So when an Indian critic of the biotech industry gets featured, as Shiva
was recently, on the cover of Time
magazine as an environmental hero, the brand is under attack, and has
to be protected.
The counterattack takes place
via a contrarian lens, one that projects the attackers' vices onto their
target. Thus the problem becomes not Monsanto using questionable tactics
to push its products onto a wary South, but malevolent agents of the
rich world obstructing Monsanto's acceptance in a welcoming Third World.
For this reason the press release for the "Bullshit Award"
accuses Shiva, amongst other things, of being "a mouthpiece of
western eco-imperialism". The media contact for this symbolic rejection
of neocolonialism? The American, Kendra Okonski. The mouthpiece denouncing
an Indian environmentalist as an agent of the West is a.Western mouthpiece.
The careful framing of the
messages and the actors in the rally in Johannesburg provides but one
particularly gaudy spectacle in a
continuing fake parade. In particular, the Internet provides a perfect
medium for such showcases, where the gap between the virtual and the
real is easily erased.
Take the South-facing website
Foodsecurity.net, which promotes itself as "the web's most complete
source of news and information about global food security concerns and
sustainable agricultural practices". Foodsecurity.net claims to
be "an independent, non-profit coalition of people throughout the
world". Despite its global reach, however, Foodsecurity.net's only
named staff member is its "African Director", Dr. Michael
Mbwille, a Tanzanian doctor who's forever penning articles defending
Monsanto and attacking the likes of Greenpeace.
The news and information
at Foodsecurity.net is largely pro-GM articles, often vituperative in
content and boasting headlines like "The Villainous Vandana Shiva"

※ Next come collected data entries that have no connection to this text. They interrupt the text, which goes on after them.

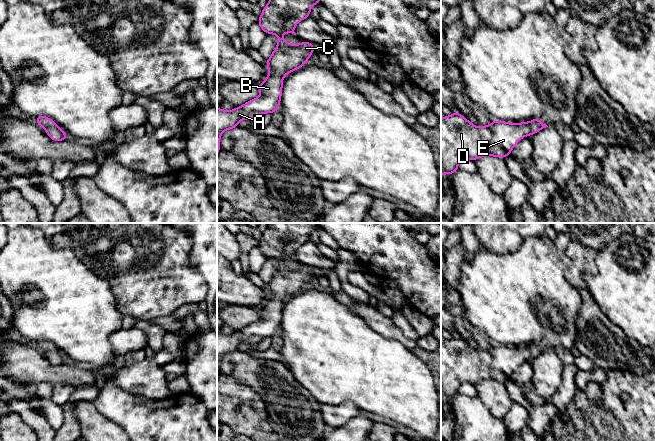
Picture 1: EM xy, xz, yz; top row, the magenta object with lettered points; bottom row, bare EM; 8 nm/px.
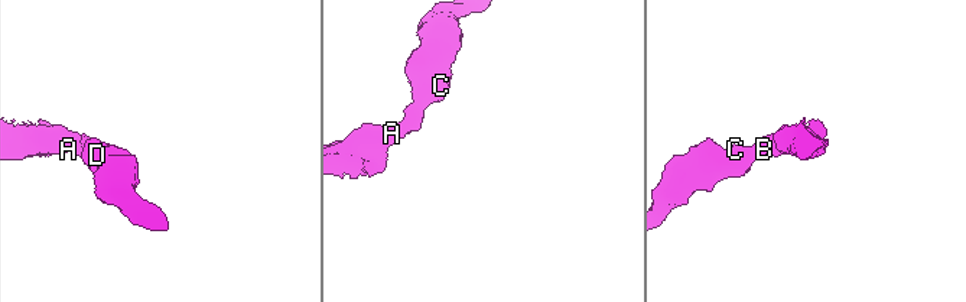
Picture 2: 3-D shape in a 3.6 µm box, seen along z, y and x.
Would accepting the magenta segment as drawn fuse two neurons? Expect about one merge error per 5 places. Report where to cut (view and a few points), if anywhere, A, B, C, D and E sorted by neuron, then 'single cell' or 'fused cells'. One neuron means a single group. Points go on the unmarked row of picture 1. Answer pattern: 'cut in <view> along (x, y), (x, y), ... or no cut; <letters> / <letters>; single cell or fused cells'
no cut; A B C D E; single cell

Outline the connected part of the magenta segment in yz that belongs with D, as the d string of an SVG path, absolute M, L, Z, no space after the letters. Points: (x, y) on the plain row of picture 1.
M453 336L451 340L443 340L441 343L441 400L454 398L458 394L460 385L465 382L472 385L484 380L504 383L510 379L512 373L524 360L531 360L546 351L548 350L538 342L519 348L493 344L490 349L478 351L458 336Z

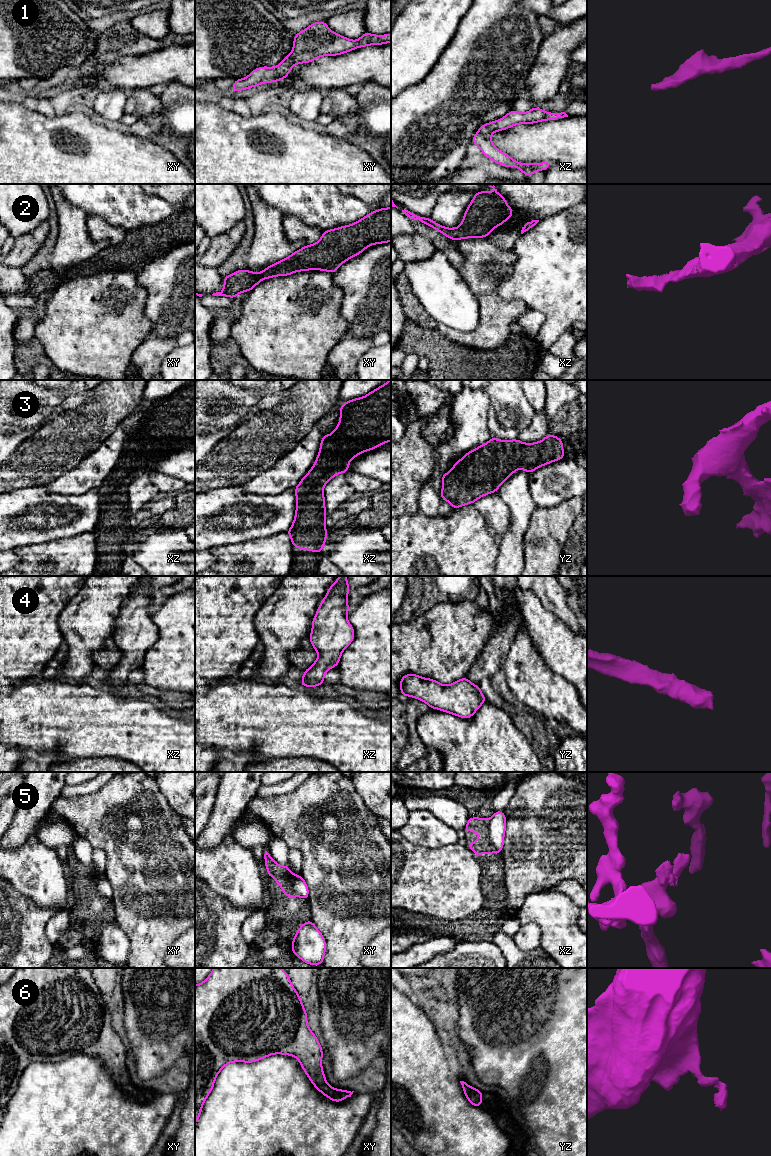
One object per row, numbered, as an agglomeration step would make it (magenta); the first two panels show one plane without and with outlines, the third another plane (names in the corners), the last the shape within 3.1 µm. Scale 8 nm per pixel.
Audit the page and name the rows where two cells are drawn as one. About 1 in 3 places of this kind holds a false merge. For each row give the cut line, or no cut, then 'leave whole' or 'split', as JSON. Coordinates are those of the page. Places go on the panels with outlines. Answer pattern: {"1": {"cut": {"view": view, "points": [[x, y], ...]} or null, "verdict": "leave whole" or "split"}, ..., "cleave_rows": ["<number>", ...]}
{"1": {"cut": null, "verdict": "leave whole"}, "2": {"cut": null, "verdict": "leave whole"}, "3": {"cut": null, "verdict": "leave whole"}, "4": {"cut": null, "verdict": "leave whole"}, "5": {"cut": {"view": "xz", "points": [[488, 819], [489, 840], [496, 851]]}, "verdict": "split"}, "6": {"cut": null, "verdict": "leave whole"}, "cleave_rows": ["5"]}

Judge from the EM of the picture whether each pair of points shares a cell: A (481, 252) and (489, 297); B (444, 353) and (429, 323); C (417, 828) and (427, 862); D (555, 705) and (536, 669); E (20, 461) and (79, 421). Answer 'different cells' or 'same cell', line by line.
A: same cell
B: different cells
C: different cells
D: same cell
E: same cell

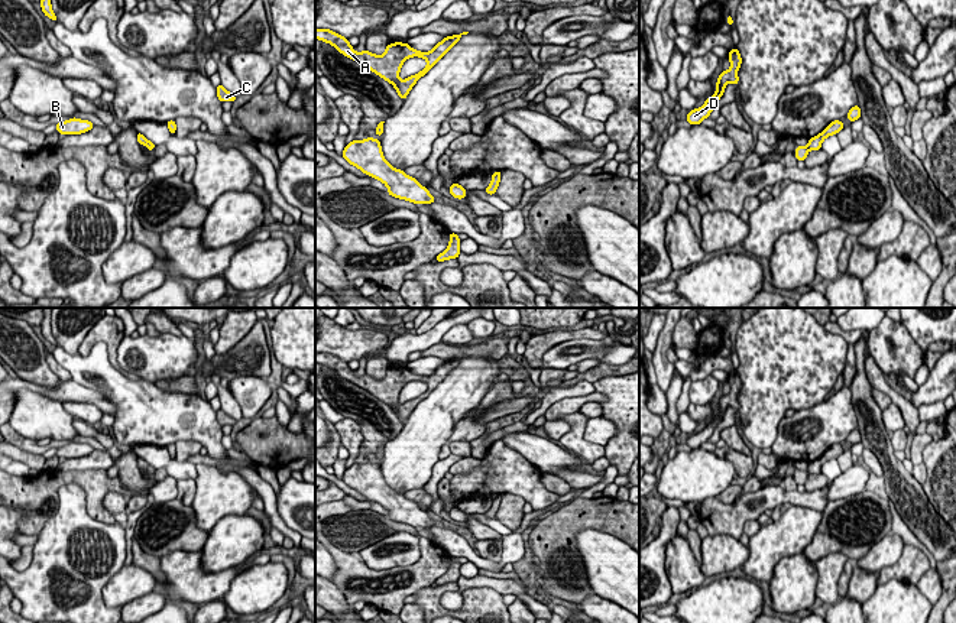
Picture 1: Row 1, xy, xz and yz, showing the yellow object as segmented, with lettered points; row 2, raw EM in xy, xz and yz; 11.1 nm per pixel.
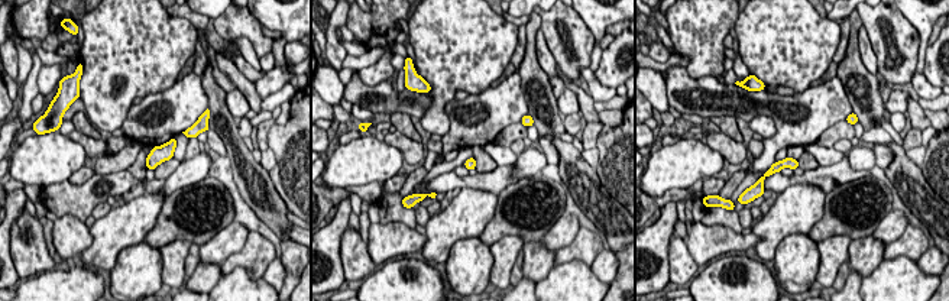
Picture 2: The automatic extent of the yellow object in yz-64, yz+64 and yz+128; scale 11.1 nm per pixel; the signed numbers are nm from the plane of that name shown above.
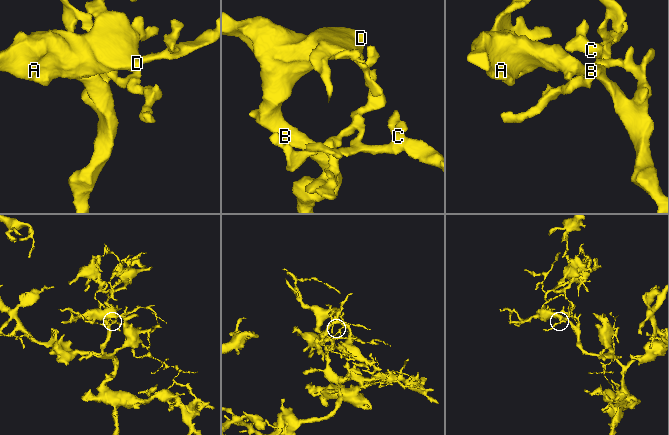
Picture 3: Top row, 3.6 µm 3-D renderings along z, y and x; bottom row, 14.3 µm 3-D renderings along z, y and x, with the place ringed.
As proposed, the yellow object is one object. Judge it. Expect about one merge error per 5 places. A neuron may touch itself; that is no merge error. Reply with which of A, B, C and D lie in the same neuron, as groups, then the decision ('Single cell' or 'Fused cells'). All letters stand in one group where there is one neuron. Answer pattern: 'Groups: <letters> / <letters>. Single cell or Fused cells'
Groups: A B C D. Single cell

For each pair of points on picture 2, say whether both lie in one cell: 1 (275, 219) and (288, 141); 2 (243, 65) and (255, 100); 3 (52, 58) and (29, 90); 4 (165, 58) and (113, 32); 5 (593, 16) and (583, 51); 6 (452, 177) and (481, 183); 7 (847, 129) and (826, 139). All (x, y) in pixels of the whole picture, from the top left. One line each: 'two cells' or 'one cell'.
1: two cells
2: two cells
3: two cells
4: one cell
5: two cells
6: one cell
7: one cell

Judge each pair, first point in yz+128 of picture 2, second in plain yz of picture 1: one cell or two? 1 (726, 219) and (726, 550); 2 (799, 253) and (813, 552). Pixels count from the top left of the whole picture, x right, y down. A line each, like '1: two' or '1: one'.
1: two
2: two

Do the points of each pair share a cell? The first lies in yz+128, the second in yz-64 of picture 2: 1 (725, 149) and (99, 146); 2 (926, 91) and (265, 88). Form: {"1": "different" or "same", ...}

or "Altered Crops Called Boon for Poor". When one penetrates
beyond the news pages, the content is very limited. A single message
graces the messageboard posted by an [email protected] - the domain
name of The Bivings Group, an internet PR company that numbers Monsanto
among its clients. There's also an event posting from an Andura Smetacek,
recently identified in an article in The Guardian as an e-mail front
used by Monsanto to run a campaign of character assassination against
its scientific and environmental critics.
The site is registered to
a Graydon Forrer, currently the managing director of Life Sciences Strategies,
a company that specializes in "communications programmes"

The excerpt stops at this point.